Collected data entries
══════════════════════════════

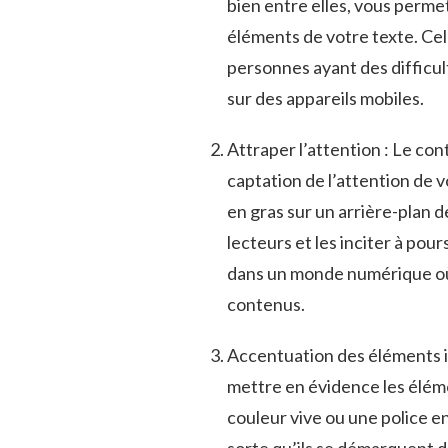
bien entre ‌elles, vous perme
éléments de votre texte. Cel
personnes ayant ⁣des difficul
sur des appareils⁣ mobiles.
Attraper⁤ l’attention⁤ : Le ⁣co
captation⁣ de l’attention ‌de 
en gras ⁢sur un arrière-plan ⁤
lecteurs et les inciter ⁢à⁤ po
dans un monde numérique où l
contenus.
Accentuation ​des éléments im
mettre en évidence les éléme
couleur ⁣vive ou une police⁤ e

══════════════════════════════

• _Task instructions_
Pictures stay out; copy every entry above exactly.

• _Task result_
bien entre ‌elles, vous perme
éléments de votre texte. Cel
personnes ayant ⁣des difficul
sur des appareils⁣ mobiles.
Attraper⁤ l’attention⁤ : Le ⁣co
captation⁣ de l’attention ‌de 
en gras ⁢sur un arrière-plan ⁤
lecteurs et les inciter ⁢à⁤ po
dans un monde numérique où l
contenus.
Accentuation ​des éléments im
mettre en évidence les éléme
couleur ⁣vive ou une police⁤ e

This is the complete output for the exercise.